Any updates on the 2015 NSW invitation for 190 visa ; I heard that emails for invitations had begun yesterday.


----------



## marcoamv

do you know is some fellow has received any invitation??

regards..


----------



## Adrian Dharmendra

Ya, I got the invitation to apply for state nomination for 190


----------



## marcoamv

https://docs.google.com/spreadsheet...v640WMiRHuLgFqLoTlMcSa4nw/edit#gid=1232725633


----------



## uxmanali

I got the invite today had applied on 25th April


----------



## gagan.28

I applied for NSW under category 190 on June 26 . Any idea, when I can expect response ?


----------



## faraznaqvi

*NSW EOI Submitted 28Jun-15*

I submitted EOI on 28th June 15. Has NSW started sending invites?
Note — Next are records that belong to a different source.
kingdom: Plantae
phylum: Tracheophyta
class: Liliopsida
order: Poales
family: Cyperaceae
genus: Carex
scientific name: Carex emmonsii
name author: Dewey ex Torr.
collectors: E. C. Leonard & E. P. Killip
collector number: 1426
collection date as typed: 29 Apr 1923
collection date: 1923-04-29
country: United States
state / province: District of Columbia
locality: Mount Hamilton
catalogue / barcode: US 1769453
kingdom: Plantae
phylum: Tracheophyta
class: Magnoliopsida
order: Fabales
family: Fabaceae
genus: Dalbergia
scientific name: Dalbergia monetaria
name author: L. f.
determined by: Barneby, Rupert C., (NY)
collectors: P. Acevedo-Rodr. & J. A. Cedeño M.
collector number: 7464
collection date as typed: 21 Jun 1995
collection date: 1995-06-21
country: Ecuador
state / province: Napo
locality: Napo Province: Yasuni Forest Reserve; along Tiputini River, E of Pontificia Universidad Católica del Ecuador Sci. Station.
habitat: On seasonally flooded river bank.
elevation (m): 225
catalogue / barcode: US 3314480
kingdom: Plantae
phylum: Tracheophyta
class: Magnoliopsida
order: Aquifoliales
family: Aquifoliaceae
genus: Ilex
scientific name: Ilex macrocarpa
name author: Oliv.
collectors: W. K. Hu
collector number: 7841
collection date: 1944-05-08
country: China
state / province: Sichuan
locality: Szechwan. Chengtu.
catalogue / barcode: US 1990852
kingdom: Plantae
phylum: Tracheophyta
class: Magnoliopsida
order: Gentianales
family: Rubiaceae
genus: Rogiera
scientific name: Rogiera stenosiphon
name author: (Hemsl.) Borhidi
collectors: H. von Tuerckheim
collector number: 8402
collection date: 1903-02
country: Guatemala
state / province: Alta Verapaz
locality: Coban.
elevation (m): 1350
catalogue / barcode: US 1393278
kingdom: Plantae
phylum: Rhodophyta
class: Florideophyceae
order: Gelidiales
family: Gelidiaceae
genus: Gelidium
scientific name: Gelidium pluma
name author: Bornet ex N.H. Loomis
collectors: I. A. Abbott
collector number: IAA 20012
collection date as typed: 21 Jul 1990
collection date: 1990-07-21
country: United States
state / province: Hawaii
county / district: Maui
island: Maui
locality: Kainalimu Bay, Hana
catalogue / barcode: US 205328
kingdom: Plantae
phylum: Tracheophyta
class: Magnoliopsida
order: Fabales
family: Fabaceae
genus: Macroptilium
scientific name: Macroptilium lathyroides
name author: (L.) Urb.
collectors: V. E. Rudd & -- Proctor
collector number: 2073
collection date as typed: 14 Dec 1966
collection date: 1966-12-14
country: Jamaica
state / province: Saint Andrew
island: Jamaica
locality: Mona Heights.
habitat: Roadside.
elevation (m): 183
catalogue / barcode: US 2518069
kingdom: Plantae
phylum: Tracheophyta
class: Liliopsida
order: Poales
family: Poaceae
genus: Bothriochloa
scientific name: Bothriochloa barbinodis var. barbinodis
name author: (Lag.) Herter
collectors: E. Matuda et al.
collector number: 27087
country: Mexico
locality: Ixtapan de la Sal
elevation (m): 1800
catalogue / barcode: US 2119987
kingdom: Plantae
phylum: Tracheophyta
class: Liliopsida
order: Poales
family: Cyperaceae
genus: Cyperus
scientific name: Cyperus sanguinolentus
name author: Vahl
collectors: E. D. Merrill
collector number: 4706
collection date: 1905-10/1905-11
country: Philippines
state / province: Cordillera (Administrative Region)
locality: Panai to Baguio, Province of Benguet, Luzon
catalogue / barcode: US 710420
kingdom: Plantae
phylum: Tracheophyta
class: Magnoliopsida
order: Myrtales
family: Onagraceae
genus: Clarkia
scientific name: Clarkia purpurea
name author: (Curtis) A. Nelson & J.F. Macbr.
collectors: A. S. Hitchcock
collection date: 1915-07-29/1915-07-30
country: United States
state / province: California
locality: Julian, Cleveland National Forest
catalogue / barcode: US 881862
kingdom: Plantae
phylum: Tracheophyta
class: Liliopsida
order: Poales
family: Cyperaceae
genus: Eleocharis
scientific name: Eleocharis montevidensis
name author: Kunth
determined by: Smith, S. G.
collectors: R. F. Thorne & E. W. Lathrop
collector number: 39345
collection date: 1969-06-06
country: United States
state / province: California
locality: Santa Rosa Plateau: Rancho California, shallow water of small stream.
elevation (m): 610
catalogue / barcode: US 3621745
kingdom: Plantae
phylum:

Any one got it who applied after 25th June 15?

Thanks


----------



## gagan.28

I checked on others websites and according to them state sponsorship takes at least a month. So may be, we can expect by end of July.


----------



## richagrovergandhi

Hi All,

I had submitted my NSW EOI on Skillselect on 7th August for the HR Adviser occupation (this is on the CSOL). Have 75 points in total (70+5).

Any thoughts by when can I expect a response from them? How long do they usually take to respond?

Thanks,
Richa


----------



## Wiresitaly2015

I have created EOI on 20 Jan 2016, 
What should be the ideal time of receiving response from any state, can u please suggest me ??


----------



## Wiresitaly2015

I have obtained my skills assessment outcome from engineer Australia last month. My noc is 233311. In my assessment outcome the period of professional experience is mentioned from june'2008 to November'2015. I am completing 8years of experience in june'2016. Can I update my EOI to claim 5 points for 189 class visa after June'2016 without updating my skills assessment report ??? Is it possible ??


----------